Clary Capellan, Blog Post #1, 9/4/18
For this week’s reading I decided on writing about “Cybernetics and Ghosts” by Italo Calvino. In this piece one part that stood out to me was when Italo states “Just as we already have machines that can read, machines that perform a linguistic analysis of literary texts, machines that make translations and summaries, will we also have machines capable of conceiving and composing poems and novels?” This made me think about how in this time and age with technology being as advanced as it is. It allows things such as artificial intelligence and machine learning to rise. However, going back to the question Italo made about machines replacing authors and poets I don’t believe a machine could truly replace the originality and empathy of a human. Italo then states that such a machine would only be able to “produce traditional works, poems with closed metrical forms, novels that follow the rules.” To which I agree, because as he mentioned throughout this article as humans storytelling is in our nature. We have the ability to create and express through stories. In order for a machine to construct a poem or a piece of literature it would have to already have it in it’s system in order for it to regenerate a “new” story.

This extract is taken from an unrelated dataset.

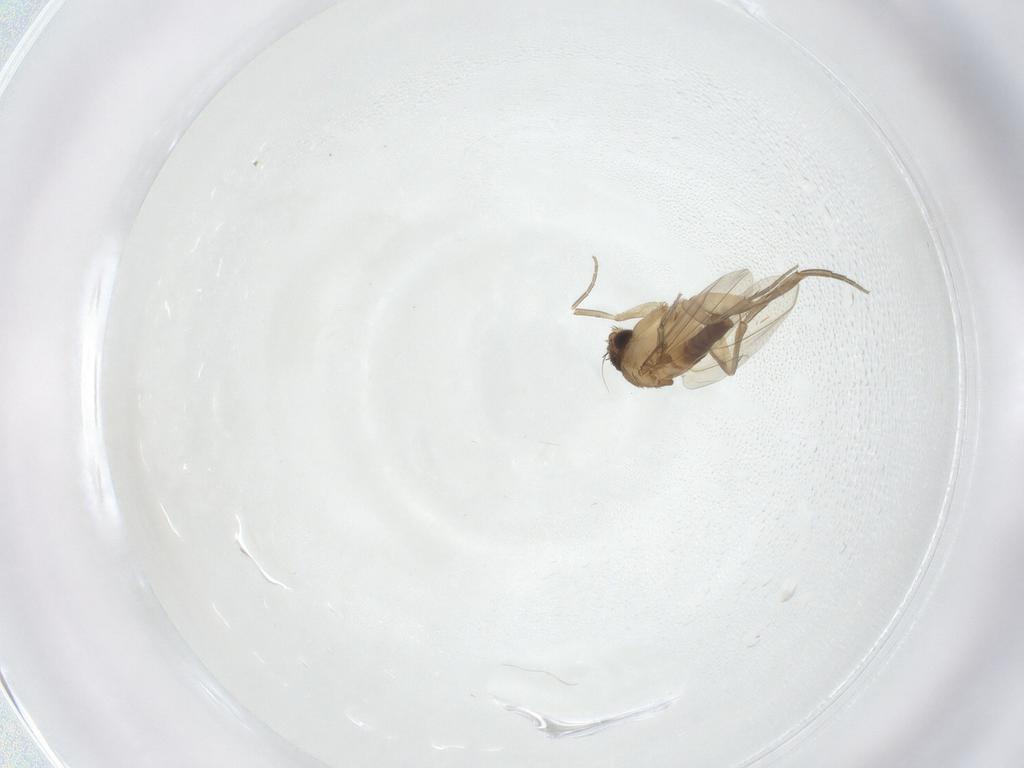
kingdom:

Carolyn Pena Blog Report Week 1
For this week I decided to write about “Almanac of the Dead” by Leslie Marmon, Silko. The reason this reading grabbed my attention was the style of the way it was written. It wasn’t your basic reading that had one story to tell but it had various stories from various people. The fragments of these Ancient notebooks were unique. In all honesty, the fragments were hard to understand. Mostly because the way that we communicate now is different from how it used to be years ago. Silko wrote “If they had any curiosity about the writing, then their fear, which was greater had prevailed. What they feared were the spirits described in the writing and the glyphs on the pages” this shows the power that communication holds. In my opinion, this shows that although these fragments were written hundreds of years ago, these fragments were valuable and taken what was written seriously. The people who had written these fragments understood each of them but personally, I didn’t understand it as well because it didn’t follow the structure that I am normally used to reading.